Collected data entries
== Segment start ==
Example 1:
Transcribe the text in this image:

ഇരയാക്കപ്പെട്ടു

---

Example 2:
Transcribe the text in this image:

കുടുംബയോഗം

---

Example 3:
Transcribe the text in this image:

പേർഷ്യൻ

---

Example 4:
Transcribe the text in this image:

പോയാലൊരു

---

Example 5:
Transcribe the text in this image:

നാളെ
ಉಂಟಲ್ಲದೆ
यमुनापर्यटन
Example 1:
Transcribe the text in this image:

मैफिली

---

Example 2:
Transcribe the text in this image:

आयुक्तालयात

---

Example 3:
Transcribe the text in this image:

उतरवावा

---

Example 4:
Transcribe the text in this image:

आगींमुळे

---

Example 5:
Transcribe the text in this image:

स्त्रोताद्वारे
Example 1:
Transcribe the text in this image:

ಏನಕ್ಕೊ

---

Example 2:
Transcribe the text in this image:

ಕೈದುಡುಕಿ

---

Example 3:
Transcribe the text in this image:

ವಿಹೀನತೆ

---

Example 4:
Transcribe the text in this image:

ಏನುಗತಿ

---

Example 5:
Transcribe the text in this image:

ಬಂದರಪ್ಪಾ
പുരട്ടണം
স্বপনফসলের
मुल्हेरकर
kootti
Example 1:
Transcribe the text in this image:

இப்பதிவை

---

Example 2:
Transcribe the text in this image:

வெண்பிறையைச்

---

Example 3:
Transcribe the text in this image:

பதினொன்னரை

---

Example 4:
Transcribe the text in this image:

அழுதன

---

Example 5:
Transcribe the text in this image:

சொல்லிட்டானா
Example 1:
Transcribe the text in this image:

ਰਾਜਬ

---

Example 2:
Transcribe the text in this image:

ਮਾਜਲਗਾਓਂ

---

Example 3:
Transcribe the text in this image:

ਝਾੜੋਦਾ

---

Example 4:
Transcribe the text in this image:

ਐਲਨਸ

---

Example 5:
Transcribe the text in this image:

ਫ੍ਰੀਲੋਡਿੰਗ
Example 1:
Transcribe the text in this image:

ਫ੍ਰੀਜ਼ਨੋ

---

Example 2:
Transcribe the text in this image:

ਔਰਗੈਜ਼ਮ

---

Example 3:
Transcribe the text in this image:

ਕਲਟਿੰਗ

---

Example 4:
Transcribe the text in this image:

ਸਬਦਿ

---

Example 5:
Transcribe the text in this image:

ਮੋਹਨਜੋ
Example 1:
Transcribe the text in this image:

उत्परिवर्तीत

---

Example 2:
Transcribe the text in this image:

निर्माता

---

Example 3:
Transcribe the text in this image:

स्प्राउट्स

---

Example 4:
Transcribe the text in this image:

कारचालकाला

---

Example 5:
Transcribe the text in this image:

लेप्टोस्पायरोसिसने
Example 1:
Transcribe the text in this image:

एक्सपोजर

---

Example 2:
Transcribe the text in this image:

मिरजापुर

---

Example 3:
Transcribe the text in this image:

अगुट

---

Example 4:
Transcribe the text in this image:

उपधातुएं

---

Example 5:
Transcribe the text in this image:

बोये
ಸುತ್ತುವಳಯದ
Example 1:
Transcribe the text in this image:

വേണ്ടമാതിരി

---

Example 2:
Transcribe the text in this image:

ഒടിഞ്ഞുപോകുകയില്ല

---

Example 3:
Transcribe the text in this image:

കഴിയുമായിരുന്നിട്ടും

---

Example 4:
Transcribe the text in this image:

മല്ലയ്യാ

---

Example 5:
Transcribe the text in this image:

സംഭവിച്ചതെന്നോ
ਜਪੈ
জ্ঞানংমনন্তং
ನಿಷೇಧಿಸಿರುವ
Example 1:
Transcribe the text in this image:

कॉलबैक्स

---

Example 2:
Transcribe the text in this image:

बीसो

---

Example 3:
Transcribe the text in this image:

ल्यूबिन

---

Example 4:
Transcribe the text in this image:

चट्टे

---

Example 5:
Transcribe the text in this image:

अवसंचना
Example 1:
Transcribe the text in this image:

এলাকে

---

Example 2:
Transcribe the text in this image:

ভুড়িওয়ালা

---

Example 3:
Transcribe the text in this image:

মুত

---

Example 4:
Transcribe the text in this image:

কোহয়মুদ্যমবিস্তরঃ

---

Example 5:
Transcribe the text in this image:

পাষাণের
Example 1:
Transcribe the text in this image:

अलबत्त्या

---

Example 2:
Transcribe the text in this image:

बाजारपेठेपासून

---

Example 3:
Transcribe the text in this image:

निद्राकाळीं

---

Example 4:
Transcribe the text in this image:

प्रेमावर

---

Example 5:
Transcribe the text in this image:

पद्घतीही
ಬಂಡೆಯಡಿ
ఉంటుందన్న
== Segment end ==
Output the data above exactly, please, line for line.

Example 1:
Transcribe the text in this image:

ഇരയാക്കപ്പെട്ടു

---

Example 2:
Transcribe the text in this image:

കുടുംബയോഗം

---

Example 3:
Transcribe the text in this image:

പേർഷ്യൻ

---

Example 4:
Transcribe the text in this image:

പോയാലൊരു

---

Example 5:
Transcribe the text in this image:

നാളെ
ಉಂಟಲ್ಲದೆ
यमुनापर्यटन
Example 1:
Transcribe the text in this image:

मैफिली

---

Example 2:
Transcribe the text in this image:

आयुक्तालयात

---

Example 3:
Transcribe the text in this image:

उतरवावा

---

Example 4:
Transcribe the text in this image:

आगींमुळे

---

Example 5:
Transcribe the text in this image:

स्त्रोताद्वारे
Example 1:
Transcribe the text in this image:

ಏನಕ್ಕೊ

---

Example 2:
Transcribe the text in this image:

ಕೈದುಡುಕಿ

---

Example 3:
Transcribe the text in this image:

ವಿಹೀನತೆ

---

Example 4:
Transcribe the text in this image:

ಏನುಗತಿ

---

Example 5:
Transcribe the text in this image:

ಬಂದರಪ್ಪಾ
പുരട്ടണം
স্বপনফসলের
मुल्हेरकर
kootti
Example 1:
Transcribe the text in this image:

இப்பதிவை

---

Example 2:
Transcribe the text in this image:

வெண்பிறையைச்

---

Example 3:
Transcribe the text in this image:

பதினொன்னரை

---

Example 4:
Transcribe the text in this image:

அழுதன

---

Example 5:
Transcribe the text in this image:

சொல்லிட்டானா
Example 1:
Transcribe the text in this image:

ਰਾਜਬ

---

Example 2:
Transcribe the text in this image:

ਮਾਜਲਗਾਓਂ

---

Example 3:
Transcribe the text in this image:

ਝਾੜੋਦਾ

---

Example 4:
Transcribe the text in this image:

ਐਲਨਸ

---

Example 5:
Transcribe the text in this image:

ਫ੍ਰੀਲੋਡਿੰਗ
Example 1:
Transcribe the text in this image:

ਫ੍ਰੀਜ਼ਨੋ

---

Example 2:
Transcribe the text in this image:

ਔਰਗੈਜ਼ਮ

---

Example 3:
Transcribe the text in this image:

ਕਲਟਿੰਗ

---

Example 4:
Transcribe the text in this image:

ਸਬਦਿ

---

Example 5:
Transcribe the text in this image:

ਮੋਹਨਜੋ
Example 1:
Transcribe the text in this image:

उत्परिवर्तीत

---

Example 2:
Transcribe the text in this image:

निर्माता

---

Example 3:
Transcribe the text in this image:

स्प्राउट्स

---

Example 4:
Transcribe the text in this image:

कारचालकाला

---

Example 5:
Transcribe the text in this image:

लेप्टोस्पायरोसिसने
Example 1:
Transcribe the text in this image:

एक्सपोजर

---

Example 2:
Transcribe the text in this image:

मिरजापुर

---

Example 3:
Transcribe the text in this image:

अगुट

---

Example 4:
Transcribe the text in this image:

उपधातुएं

---

Example 5:
Transcribe the text in this image:

बोये
ಸುತ್ತುವಳಯದ
Example 1:
Transcribe the text in this image:

വേണ്ടമാതിരി

---

Example 2:
Transcribe the text in this image:

ഒടിഞ്ഞുപോകുകയില്ല

---

Example 3:
Transcribe the text in this image:

കഴിയുമായിരുന്നിട്ടും

---

Example 4:
Transcribe the text in this image:

മല്ലയ്യാ

---

Example 5:
Transcribe the text in this image:

സംഭവിച്ചതെന്നോ
ਜਪੈ
জ্ঞানংমনন্তং
ನಿಷೇಧಿಸಿರುವ
Example 1:
Transcribe the text in this image:

कॉलबैक्स

---

Example 2:
Transcribe the text in this image:

बीसो

---

Example 3:
Transcribe the text in this image:

ल्यूबिन

---

Example 4:
Transcribe the text in this image:

चट्टे

---

Example 5:
Transcribe the text in this image:

अवसंचना
Example 1:
Transcribe the text in this image:

এলাকে

---

Example 2:
Transcribe the text in this image:

ভুড়িওয়ালা

---

Example 3:
Transcribe the text in this image:

মুত

---

Example 4:
Transcribe the text in this image:

কোহয়মুদ্যমবিস্তরঃ

---

Example 5:
Transcribe the text in this image:

পাষাণের
Example 1:
Transcribe the text in this image:

अलबत्त्या

---

Example 2:
Transcribe the text in this image:

बाजारपेठेपासून

---

Example 3:
Transcribe the text in this image:

निद्राकाळीं

---

Example 4:
Transcribe the text in this image:

प्रेमावर

---

Example 5:
Transcribe the text in this image:

पद्घतीही
ಬಂಡೆಯಡಿ
ఉంటుందన్న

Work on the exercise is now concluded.